Question

Integration by parts

Answer 1

\[\int\limits x ^{-2} \ln(x) dx\]

Answer 2

i this correct so far i got

u= x^-2 dv= ln(x)

du= -2x dx v= 1/x

Answer 3

\[\int\limits x ^{-2} \ln(x)= (x ^{-2})(1/x)-\int\limits (-2x)(1/x)dx\]

Answer 4

Integral of Ln(x) is not 1/x and I do not know if it actually can be performed.

Answer 5

u right it isn't that was my mistake

Answer 6

\[\int\limits_{}^{} \ln (u) du = u \ln (u) - u + c\]

Answer 7

@Johnbc the integral \(\int \ln x~dx\) can be performed by parts.

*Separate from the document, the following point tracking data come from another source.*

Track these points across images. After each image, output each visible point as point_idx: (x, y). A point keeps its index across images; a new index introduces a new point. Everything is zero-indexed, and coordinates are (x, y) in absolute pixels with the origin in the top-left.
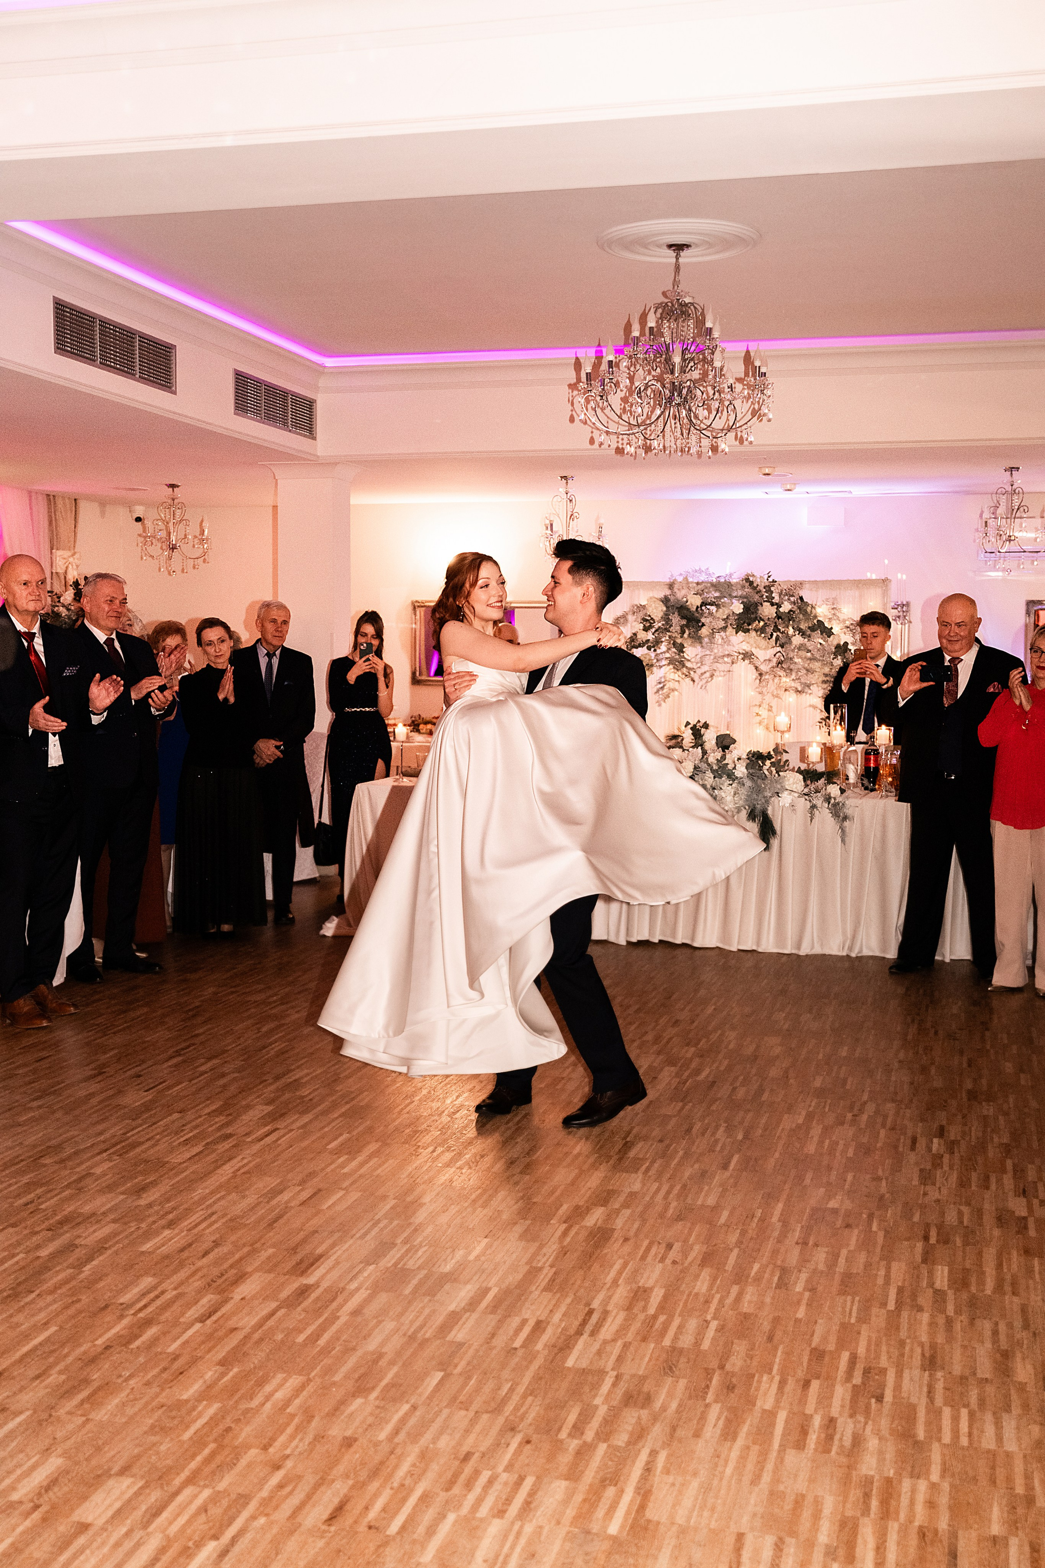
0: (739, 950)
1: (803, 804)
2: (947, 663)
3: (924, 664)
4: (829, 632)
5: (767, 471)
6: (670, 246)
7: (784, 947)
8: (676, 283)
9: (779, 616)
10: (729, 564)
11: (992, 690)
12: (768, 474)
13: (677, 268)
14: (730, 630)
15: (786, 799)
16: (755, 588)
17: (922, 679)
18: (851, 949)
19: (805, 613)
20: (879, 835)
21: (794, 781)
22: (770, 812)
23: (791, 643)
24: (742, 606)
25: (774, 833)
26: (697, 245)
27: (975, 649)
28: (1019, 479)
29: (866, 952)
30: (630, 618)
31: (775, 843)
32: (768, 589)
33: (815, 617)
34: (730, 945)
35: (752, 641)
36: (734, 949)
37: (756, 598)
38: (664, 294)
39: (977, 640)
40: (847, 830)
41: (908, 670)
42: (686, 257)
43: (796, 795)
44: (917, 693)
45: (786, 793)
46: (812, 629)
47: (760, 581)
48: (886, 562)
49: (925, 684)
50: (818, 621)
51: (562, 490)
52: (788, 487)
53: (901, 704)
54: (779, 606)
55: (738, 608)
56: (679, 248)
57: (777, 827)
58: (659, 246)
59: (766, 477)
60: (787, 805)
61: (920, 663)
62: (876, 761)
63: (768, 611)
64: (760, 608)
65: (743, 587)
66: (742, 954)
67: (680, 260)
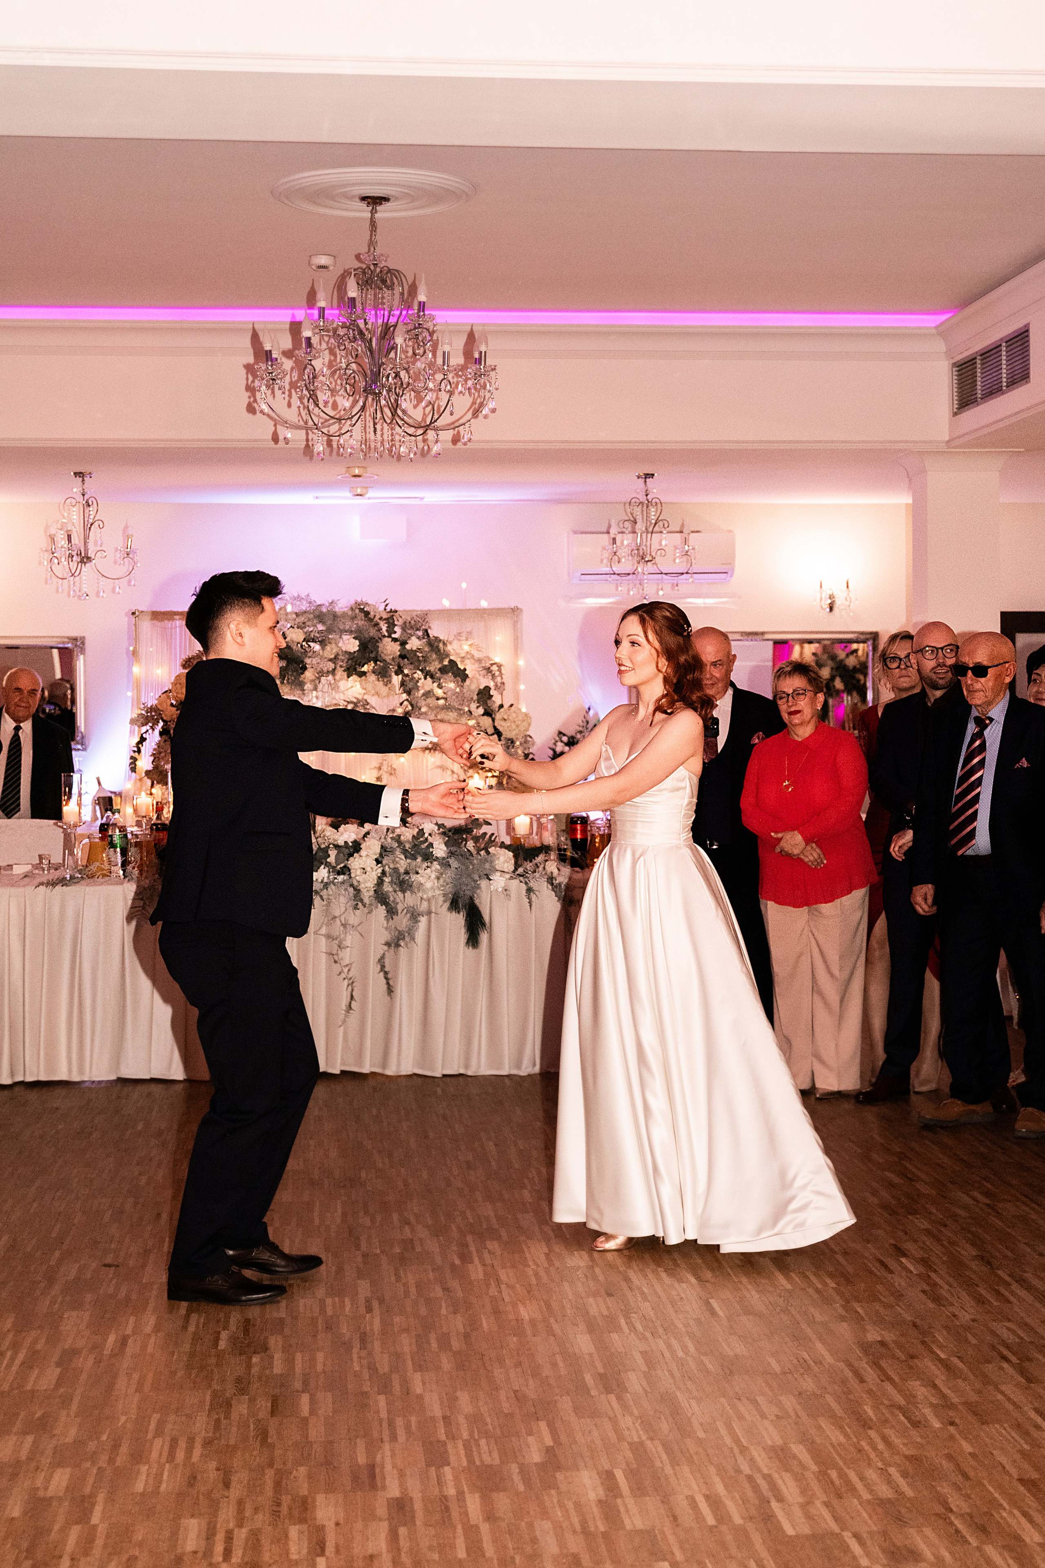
0: (444, 1076)
1: (520, 888)
4: (461, 675)
5: (357, 472)
6: (364, 199)
7: (500, 1066)
8: (372, 243)
9: (402, 657)
11: (757, 741)
12: (359, 476)
13: (373, 224)
14: (340, 673)
15: (499, 881)
16: (371, 620)
21: (504, 859)
22: (477, 902)
23: (417, 688)
24: (357, 642)
25: (483, 924)
26: (397, 199)
27: (730, 692)
31: (484, 937)
32: (391, 625)
33: (448, 655)
34: (433, 1071)
35: (369, 686)
36: (438, 1074)
37: (373, 632)
38: (358, 257)
42: (383, 212)
43: (508, 876)
45: (498, 874)
46: (443, 670)
47: (378, 609)
48: (464, 585)
50: (451, 661)
51: (76, 491)
52: (359, 491)
54: (403, 644)
55: (351, 645)
56: (375, 201)
57: (486, 918)
58: (351, 198)
59: (357, 479)
60: (500, 889)
62: (584, 831)
63: (390, 649)
64: (380, 645)
65: (354, 618)
66: (448, 1079)
67: (376, 215)
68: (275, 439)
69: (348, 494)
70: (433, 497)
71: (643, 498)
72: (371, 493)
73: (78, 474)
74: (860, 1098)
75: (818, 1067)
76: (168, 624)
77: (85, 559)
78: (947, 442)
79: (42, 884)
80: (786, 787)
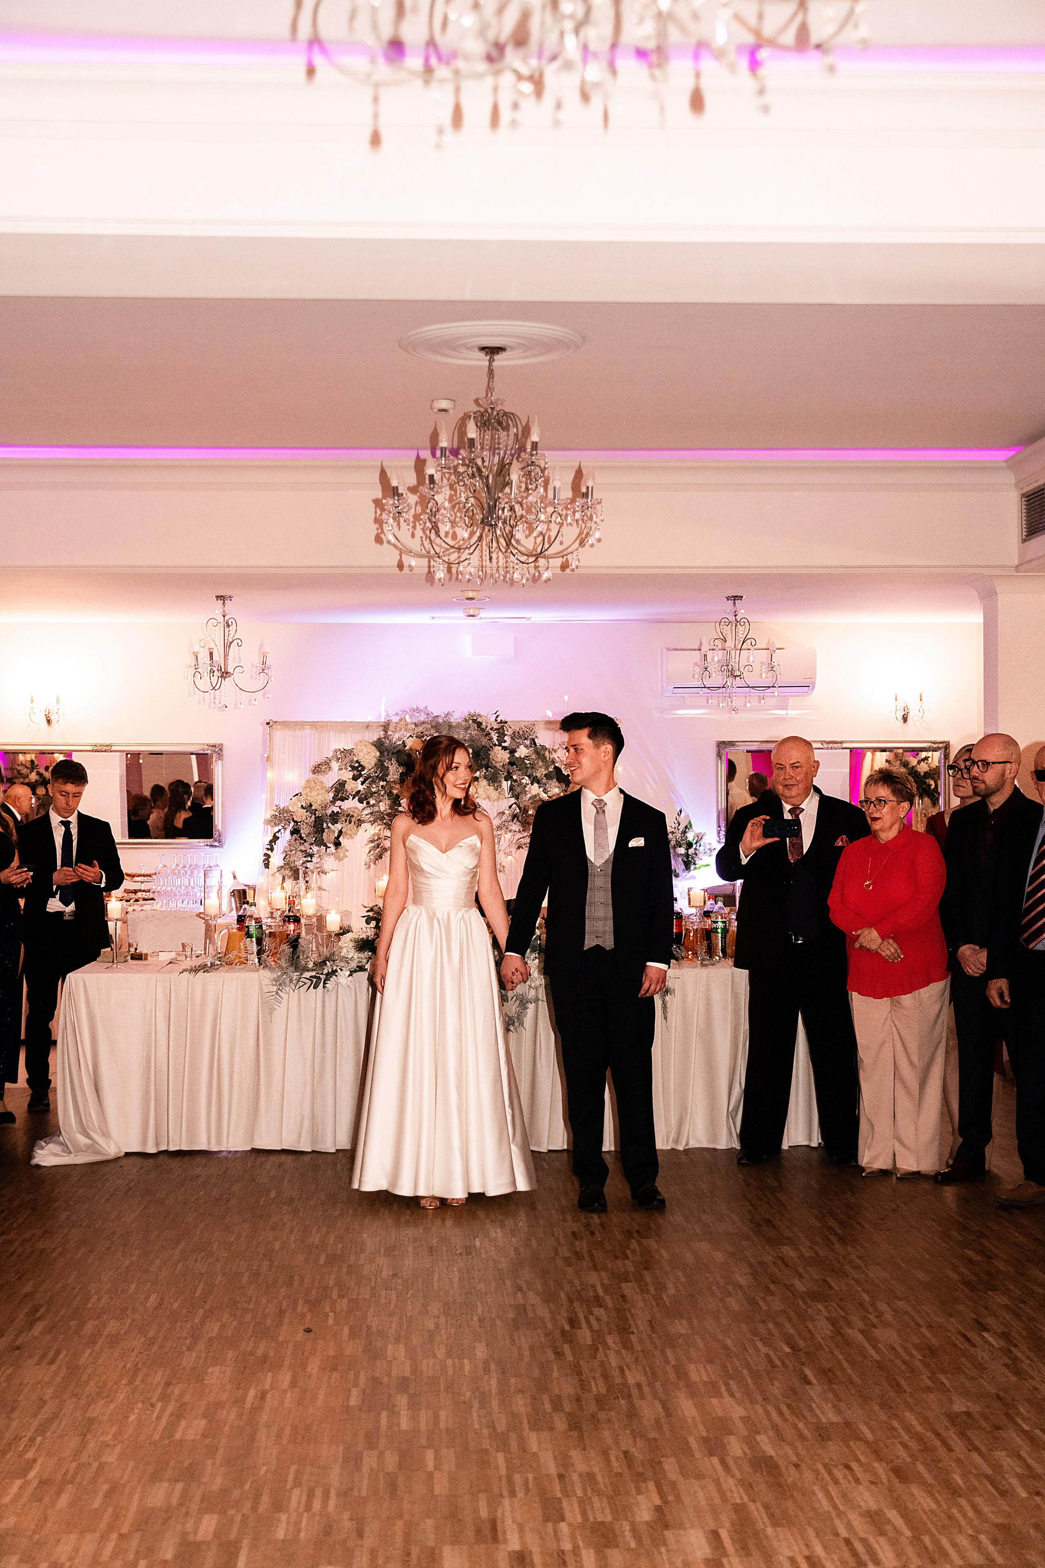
0: (549, 1151)
2: (787, 816)
3: (768, 818)
5: (471, 595)
6: (483, 349)
8: (489, 389)
9: (511, 763)
11: (840, 844)
12: (473, 599)
13: (491, 372)
16: (483, 730)
17: (765, 835)
18: (677, 1141)
19: (543, 758)
20: (702, 1008)
23: (525, 792)
26: (512, 348)
27: (817, 798)
28: (742, 610)
29: (693, 1144)
30: (335, 765)
32: (498, 731)
33: (553, 762)
34: (539, 1146)
36: (544, 1150)
37: (484, 741)
38: (477, 401)
39: (817, 790)
40: (668, 1006)
41: (750, 824)
42: (500, 360)
44: (760, 851)
46: (548, 776)
47: (489, 721)
49: (769, 840)
50: (556, 768)
51: (218, 613)
52: (472, 612)
53: (745, 861)
54: (512, 752)
56: (492, 351)
58: (471, 348)
59: (470, 602)
61: (763, 817)
63: (500, 756)
64: (491, 753)
65: (467, 729)
66: (554, 1155)
67: (494, 364)
68: (401, 566)
69: (461, 614)
70: (540, 616)
71: (732, 618)
72: (483, 614)
73: (220, 598)
74: (939, 1179)
75: (899, 1148)
76: (299, 733)
77: (225, 674)
78: (1017, 567)
79: (185, 970)
80: (868, 886)
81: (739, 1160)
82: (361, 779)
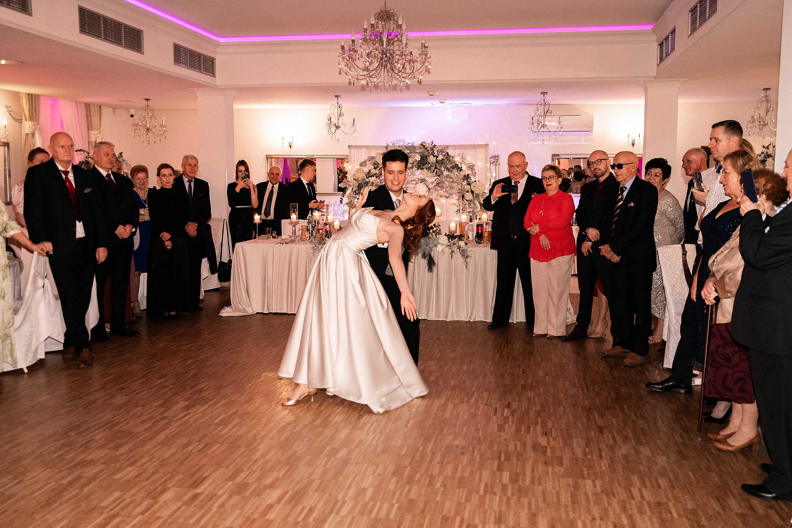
1: (448, 250)
2: (513, 184)
3: (503, 184)
4: (460, 169)
5: (431, 93)
7: (439, 317)
9: (437, 162)
10: (415, 137)
11: (533, 196)
12: (432, 95)
14: (415, 169)
15: (440, 248)
16: (426, 149)
17: (503, 191)
18: (470, 318)
19: (449, 160)
20: (483, 264)
21: (443, 239)
22: (432, 254)
23: (443, 175)
24: (420, 157)
25: (434, 264)
27: (526, 177)
28: (548, 98)
29: (478, 319)
30: (368, 163)
31: (435, 269)
32: (432, 149)
33: (454, 162)
35: (425, 173)
37: (426, 153)
39: (527, 173)
40: (468, 262)
41: (496, 187)
43: (445, 246)
44: (500, 198)
45: (440, 245)
46: (453, 168)
47: (429, 145)
48: (488, 136)
49: (504, 194)
50: (455, 164)
51: (336, 102)
52: (442, 101)
53: (493, 203)
54: (437, 157)
55: (418, 158)
57: (436, 261)
60: (440, 251)
61: (501, 184)
62: (482, 230)
63: (432, 159)
64: (428, 158)
65: (420, 148)
70: (476, 103)
71: (543, 102)
72: (447, 102)
73: (337, 96)
74: (563, 339)
75: (550, 326)
76: (360, 150)
77: (338, 127)
78: (655, 77)
79: (278, 243)
80: (541, 213)
81: (489, 326)
82: (379, 168)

@givanna618 for this problem you want \(u=\ln x\) and \(dv=x^{-2}~dx\).

Answer 8

It can be performed but it seems like it would be easier to do u = Ln (x)

Answer 9

okay so du= 1/x and v = x^-1

Answer 10

@Johnbc if using substitute like that, you get stuck and still have to do more.

Answer 11

-1/x for v i mean

Answer 12

Yes

Answer 13

so \[\int\limits x ^{-2} lnx dx = (\ln(x))(-1/x) - \int\limits(1/x)(-1/x) dx\]

@SithsAndGiggles

Answer 14

Right. Simplify that if you please

Answer 15

can someone please help think I'm stuck

Answer 16

can u show me how its done

Answer 17

You performed it correctly.

Answer 18

Now all you need to do is simplify the expression in the integral and integrate.